TBMM Genel Kurulu'nda partilerin grup başkanvekilleri gündeme ilişkin değerlendirmelerde bulundu.
TBMM Genel Kurulunda muhalefetin önerileri tek tek reddedildi
Yeni Yol Grup Başkanvekili Mehmet Emin Ekmen, şunları söyledi:
"Mersin ve Adana başta olmak üzere Çukurova bölgesi ve ahalisinde mevsimlik tarım işçileri yaklaşık yirmi gündür grevdedir. Tarım işçileri her gün sabah dörtte evden çıkarak, beşte işbaşı yapacak olsa ve otuz günün otuz günü çalışacak olsa eline 26 bin lira geçiyor. Bunun bir sürü kesintisi var, bir sürü maliyet girdisi var ve tarım işçileri ücretlerinin artırılmasını istiyor. Çiftçiler de mevcut maliyetler içerisinde daha fazla işçilik maliyetini kaldırabilecek mecallerinin olmadığını söylüyor. Tarım işçilerini dinliyoruz, onlara hak veriyoruz; çiftçilerimizi dinliyoruz, onlara da hak veriyoruz; eğer iki taraf da haklı ama ortada bir sorun varsa o zaman devletin bu işe el atması gerekiyor. Meseleyi faiz, kur, döviz ve borsa üçgeninden, dörtgeninden çıkarın; toplumun gerçek hassasiyetlerine, sorunlarına gerçekçi çözümler getirin."
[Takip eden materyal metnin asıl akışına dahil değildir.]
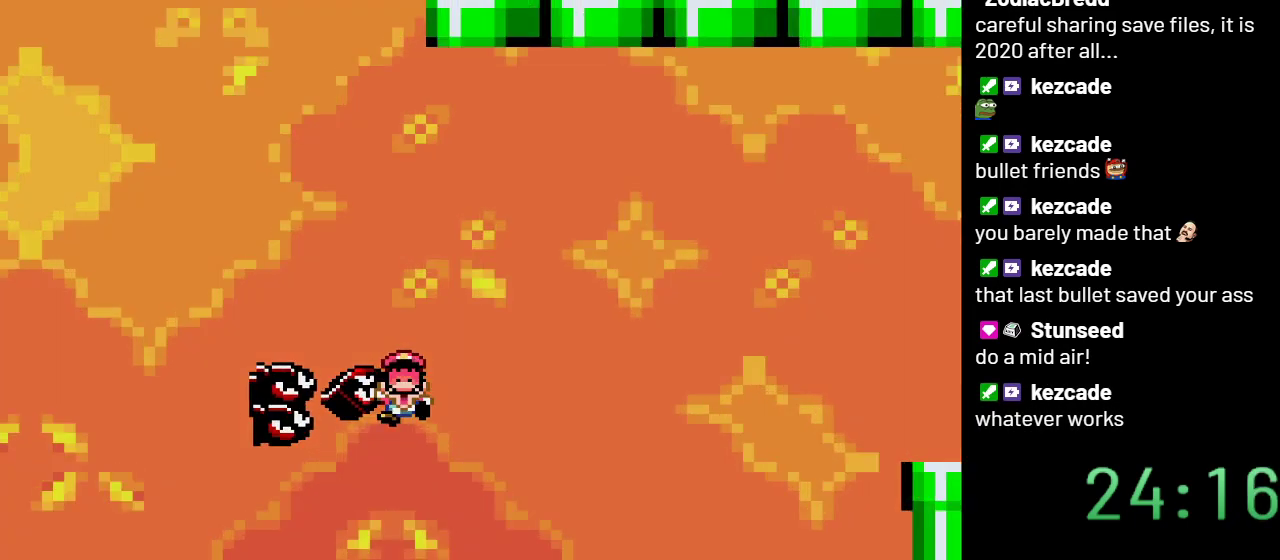
{"buttons": ["Y"], "events": [[267, "DPAD_RIGHT", "up"], [483, "B", "up"]]}
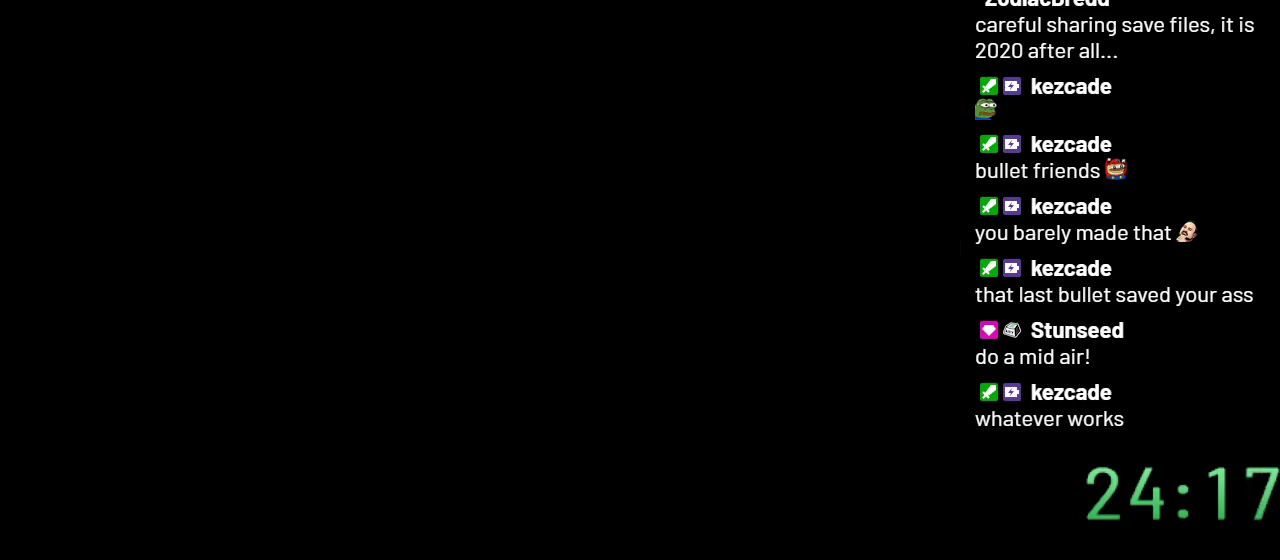
{"buttons": ["Y"], "events": []}
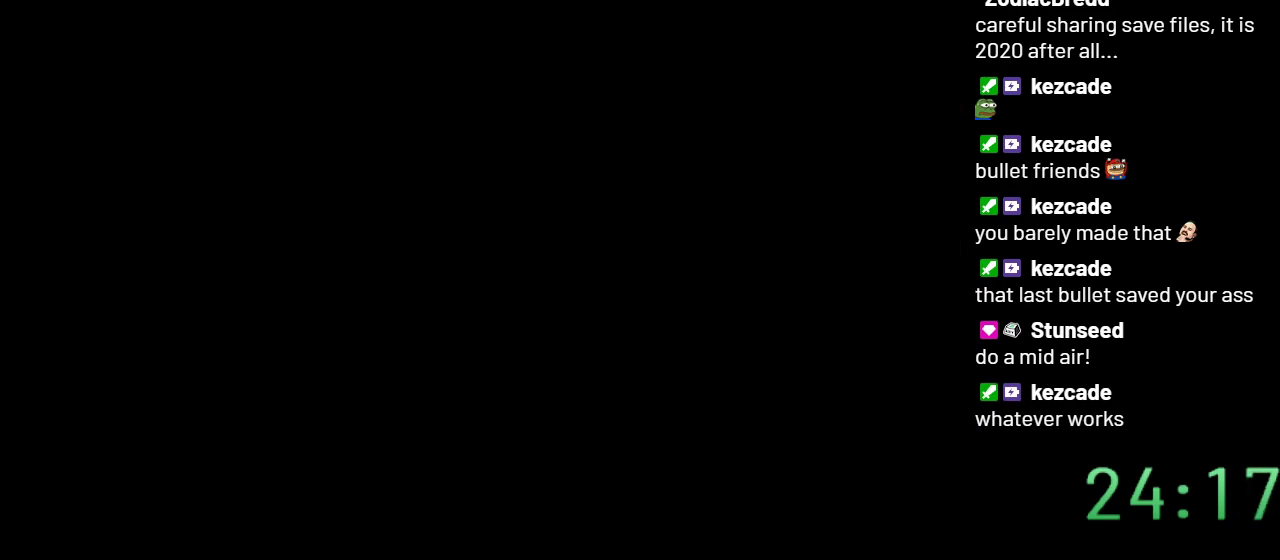
{"buttons": ["Y"], "events": []}
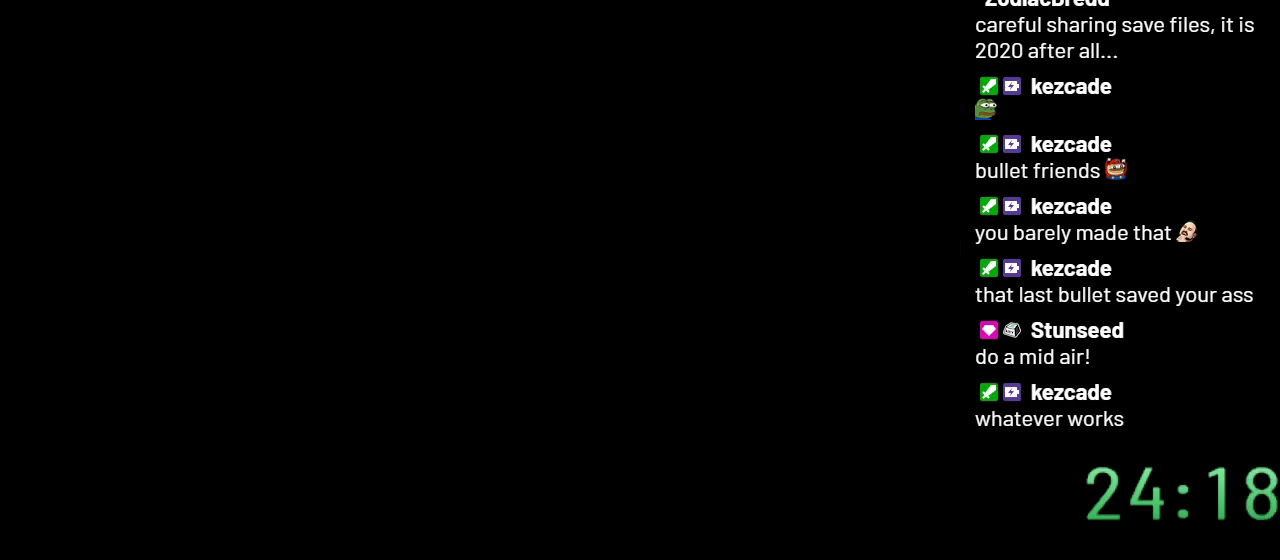
{"buttons": ["Y", "DPAD_RIGHT"], "events": [[33, "DPAD_RIGHT", "down"]]}
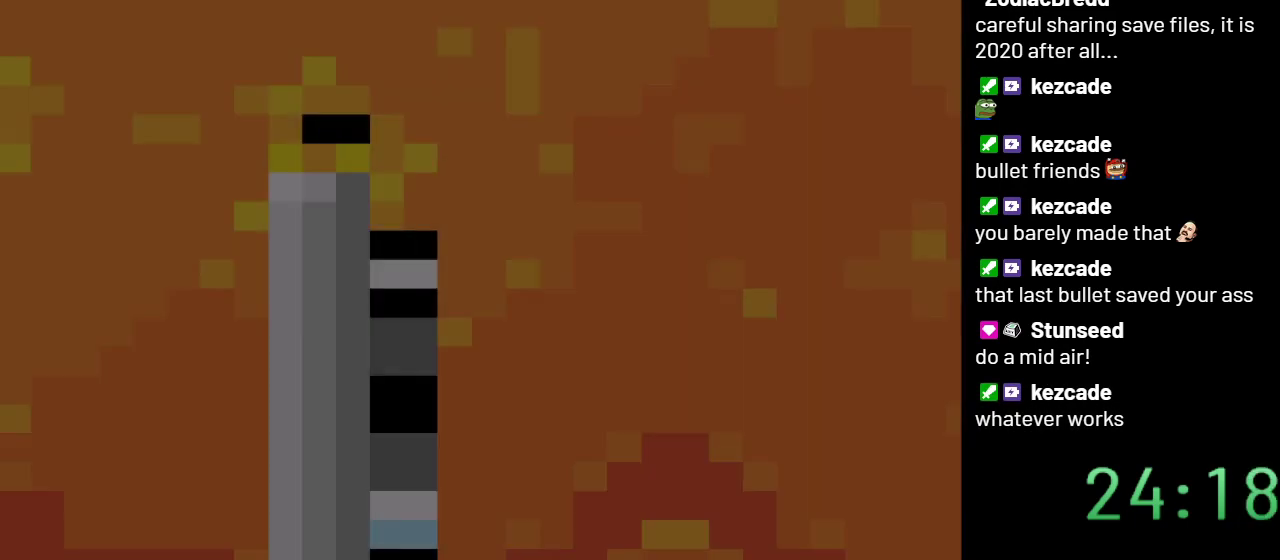
{"buttons": ["Y", "DPAD_RIGHT"], "events": []}
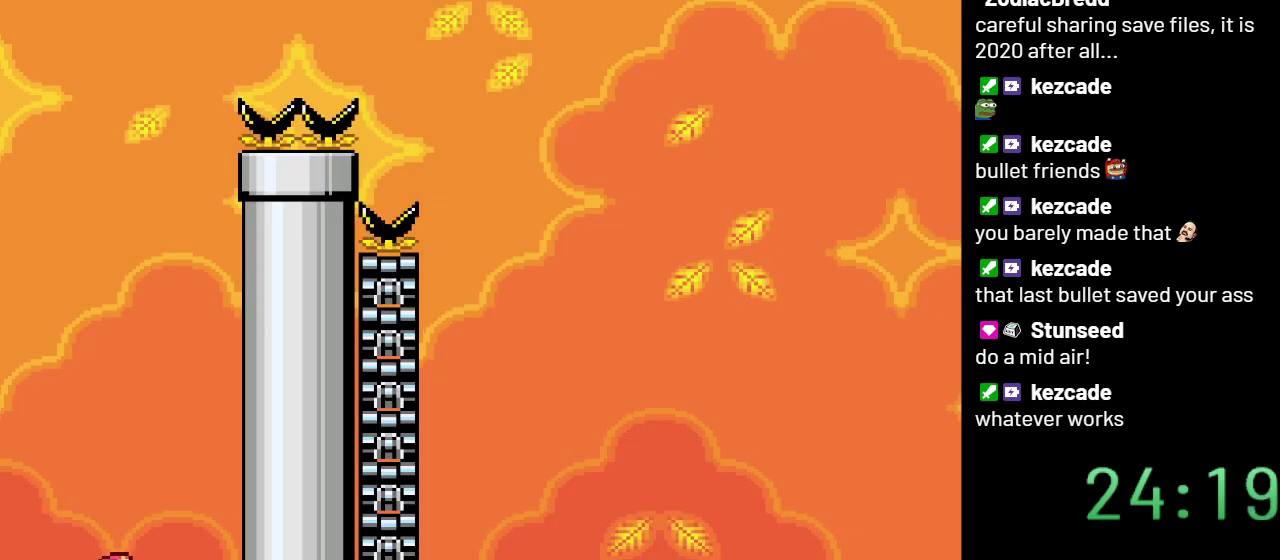
{"buttons": ["B", "Y", "DPAD_LEFT"], "events": [[100, "B", "down"], [150, "DPAD_RIGHT", "up"], [250, "DPAD_LEFT", "down"]]}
EKMEN: NEDEN FİLİSTİN EYLEMİNE KATILANLAR GÖZALTINA ALINIYOR?Ekmen, "AK Partili arkadaşlara sesleniyoruz; Filistin eylemleri nedeniyle neden gözaltı yapılmaktadır? Hoşunuza gitmeyen herhangi bir söz, Gazze'deki çıplaklığı açıkça ortaya koyduğu için mi, yoksa bu soykırıma karşı Türkiye Cumhuriyeti devletinin retorik dışında, önemli nutuklar dışında, önemli seslenişler dışında gerçekten yapması gerekenleri yeterince yapmadığını açıkça deşifre ettiği için mi? Ya, 70 bine yakın insan hayatını kaybetmiş ama siz çıplak bir sözün söylenmesine dahi tahammül edemiyorsunuz ve bir an önce bu soruşturmalar takipsizlikle sonuçlandırılmalıdır, açılan davalar beraatle sonuçlandırılmalıdır" dedi.
KAVUNCU: BÜTÇE AÇIĞINA İHTİYAÇ DUYULAN KAYNAĞI YARATMAK İÇİN HAZIRLANMIŞİYİ Parti Grup Başkanvekili Buğra Kavuncu, bugün görüşmelerine başlanacak olan Trafik Kanunu'na ilişkin, "Bu kanun maddesi trafik cezalarını caydırmaktan daha çok, bütçe açığına ihtiyaç duyulan kaynağı yaratmak için hazırlanmış bir paket, çok net. Neden böyle söylüyorum? Trafik kazaları ve bu trafik kazalarındaki yaralanma oranları 2023'ten 2024'e artmış. 2025'te bir bütçe yapılmış ve bu bütçede de denmiş ki 'biz 55 milyar trafik cezası toplayacağız 2025 yılında'. 1 Ağustos itibarıyla ne kadar kesilmiş biliyor musunuz trafik cezası? Tam 70 milyar yani iktidar bütçelediği trafik cezasının neredeyse yüzde 50, yüzde 60 üzerinde trafik cezası zaten vatandaşa kesmiş. Bu konuda inanılmaz başarılı yani bütçelediğinin 2 katını daha 2025'in sekizinci ayı dolmadan kesmiş ama toplama oranı ne kadar? Yüzde 14 yani cezayı kesiyor, parayı bile tahsil etmekten âciz. 30 kilometrede bir radar koyan bir zihniyet kendi vatandaşını kandıracak bir şekilde, istismar edecek bir şekilde bu kurallar uygulandığı zaman bunların varacağı hiçbir yer yoktur" dedi.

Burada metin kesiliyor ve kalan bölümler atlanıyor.